What isn’t making sense? You just have not understood it yet (though I thought you were so close to doing so).
• June 2nd 2009, 06:33 PM
fcabanski
Please explain it. In the second example I showed, there was no setting k=nc.

Why is K=-10c set? How do you know to do it before you have the solution?
• June 2nd 2009, 06:37 PM
TheAbstractionist
Quote:

Originally Posted by fcabanski
Please explain it. In the second example I showed, there was no setting k=nc.

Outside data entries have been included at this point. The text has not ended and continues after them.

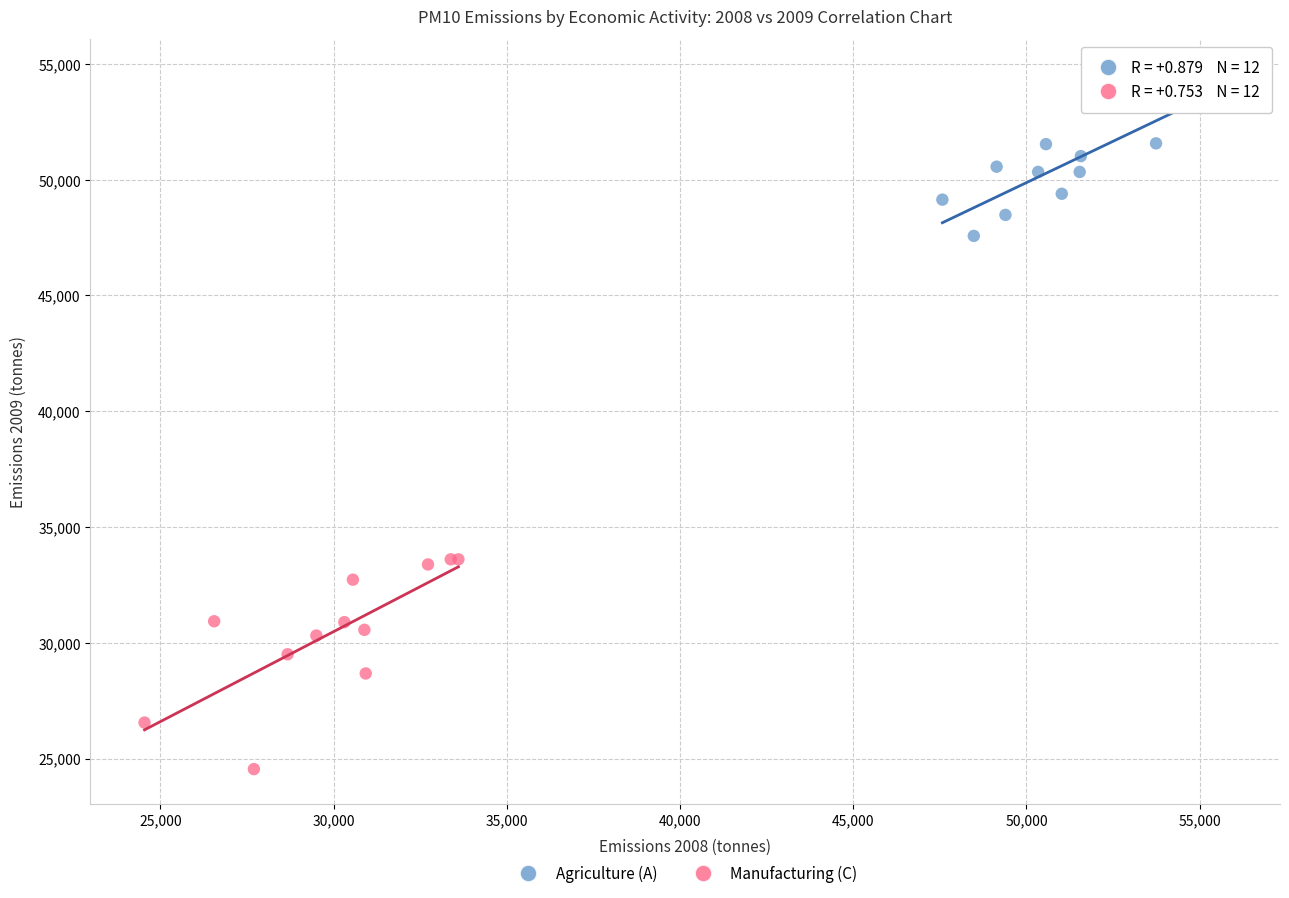

Which series reaches the minimum Y coordinate?

Manufacturing (C)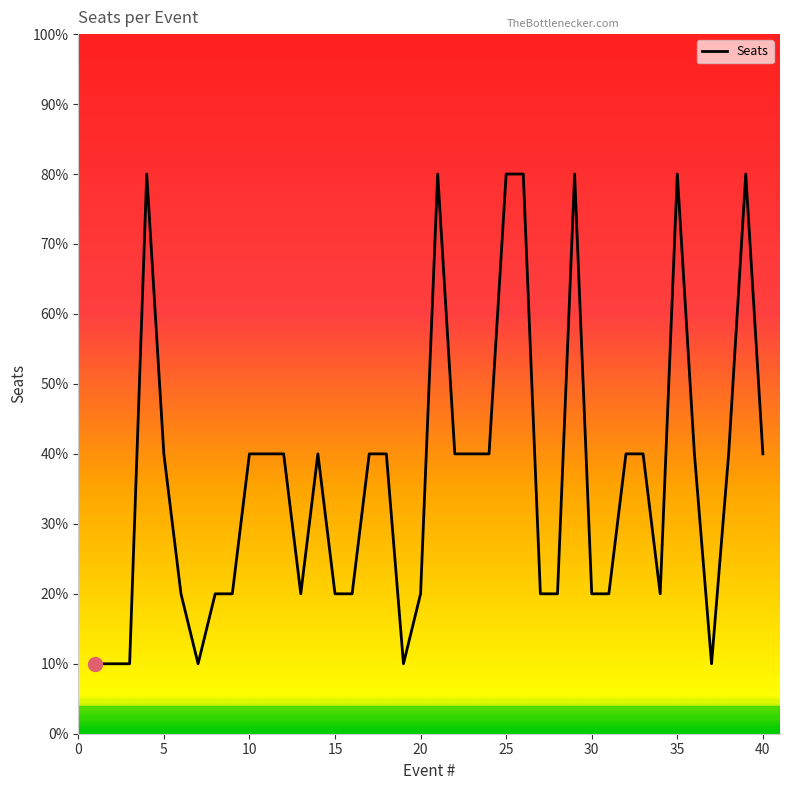

Does the chart have visible grid lines?

No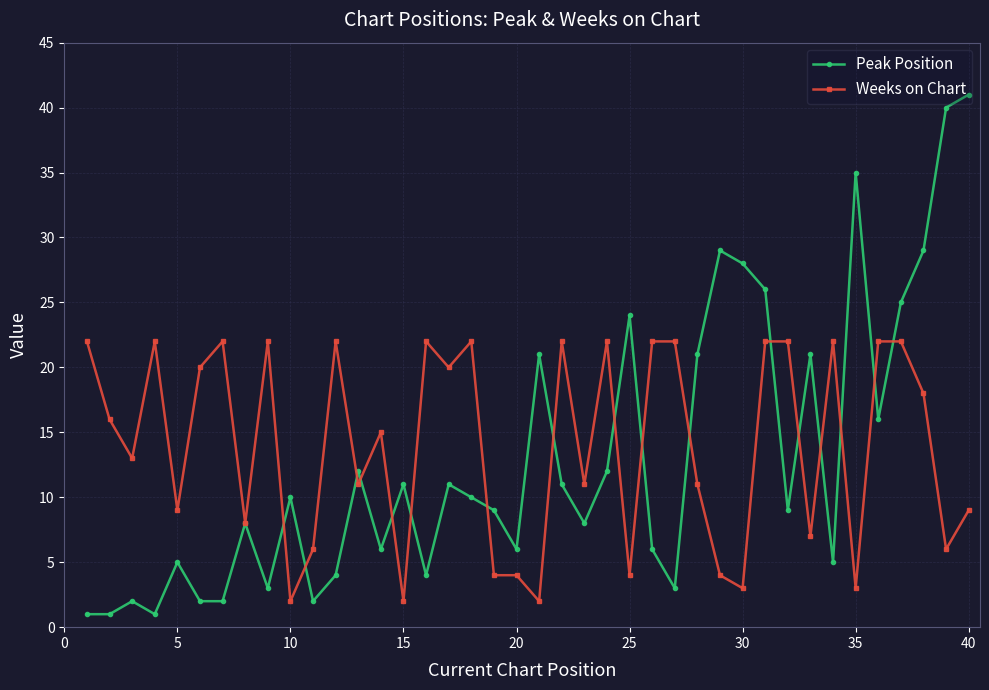

True or false: Weeks on Chart has more than 2 interior local peaks.

True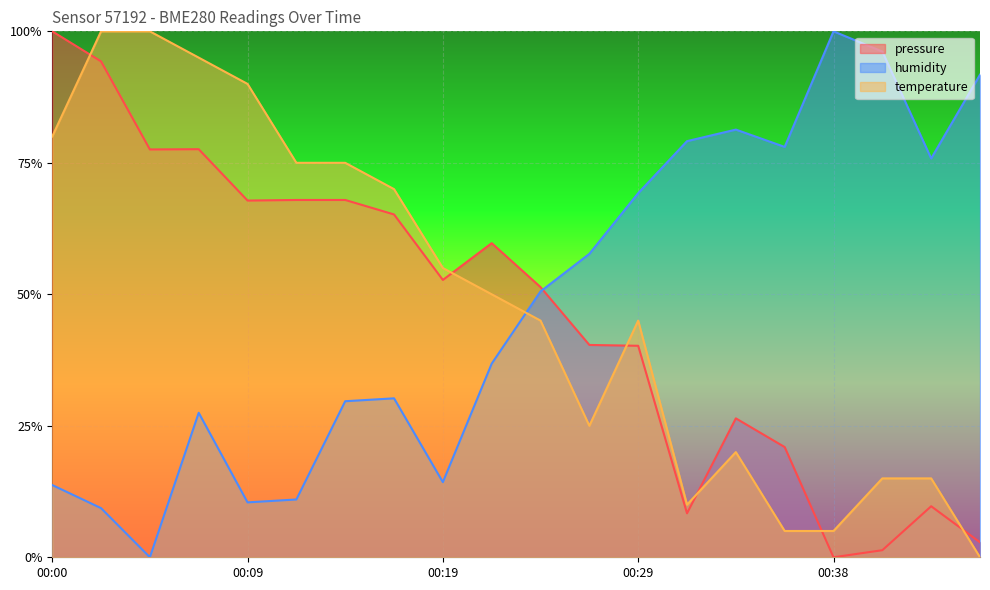

What is the value of the temperature point at the 12th from the left?

0.3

Why is K=-10c set? How do you know to do it before you have the solution?

Forget your second example. It was just a red herring.

Let me put it this way. The equation of the line can be written as either

$10y+9x-57\ =\ 0$

or

$y\ =\ -\frac9{10}x+\frac{57}{10}$

They are the same. Yes? If you write it the first way, the constant term appears as $-57.$ If the second way, it appears as $\frac{57}{10}.$ Does this now make sense?
• June 2nd 2009, 06:51 PM
fcabanski
Yes, but how do I get there from the slope point form?

Find the equation perpendicular to 10x – 9y + 2 = 0 and passing through point (3,3) is given by...

-9y =-10x -2

y = 10/9x +2/9

Now we have the slope of the perp line = -9/10

Perp Line y = -9/10x + b

So we can find the y int given the point (3,3)

3 = -9/30 +b

What, without having the solution, would tell us to set k = -10 b? (I don't even know where I got c )

We'd just solve:

b = 3 + 9/30

So that's what I'm asking, without that solution, how do we know to set some arbitrary k?
• June 2nd 2009, 06:53 PM
wytiaz
Quote:

m for the perp line is -9/10, but then how do I solve for the intercept?
y - y1 = m (x - x1)

y - 3 = -9/10 (x - 3)

y - 3 = -9x/10 + 27/10

y = -9x/10 + 57/10

When you know a point on a line and the slope of the line, just grind them into point-slope form for lines and get your line. No reason to get all wordy.
• June 2nd 2009, 06:57 PM
TheAbstractionist
Quote:

Originally Posted by fcabanski
So we can find the y int given the point (3,3)

3 = -9/30 +b

You made a typo this time. It should be $3\ =\ -\frac{27}{10}+b.$
• June 2nd 2009, 07:08 PM
fcabanski
OK, so

3 = -27/10+ b

b = 3 +27/10 = 57/10

so

y = -9/10x +57/10

10y = -9x +57

9x + 10y -57 = 0

I was forgetting to multiply the 57/10 by 10 to get the final equation.

Now I see the mistake I was making since yesterday. Thanks.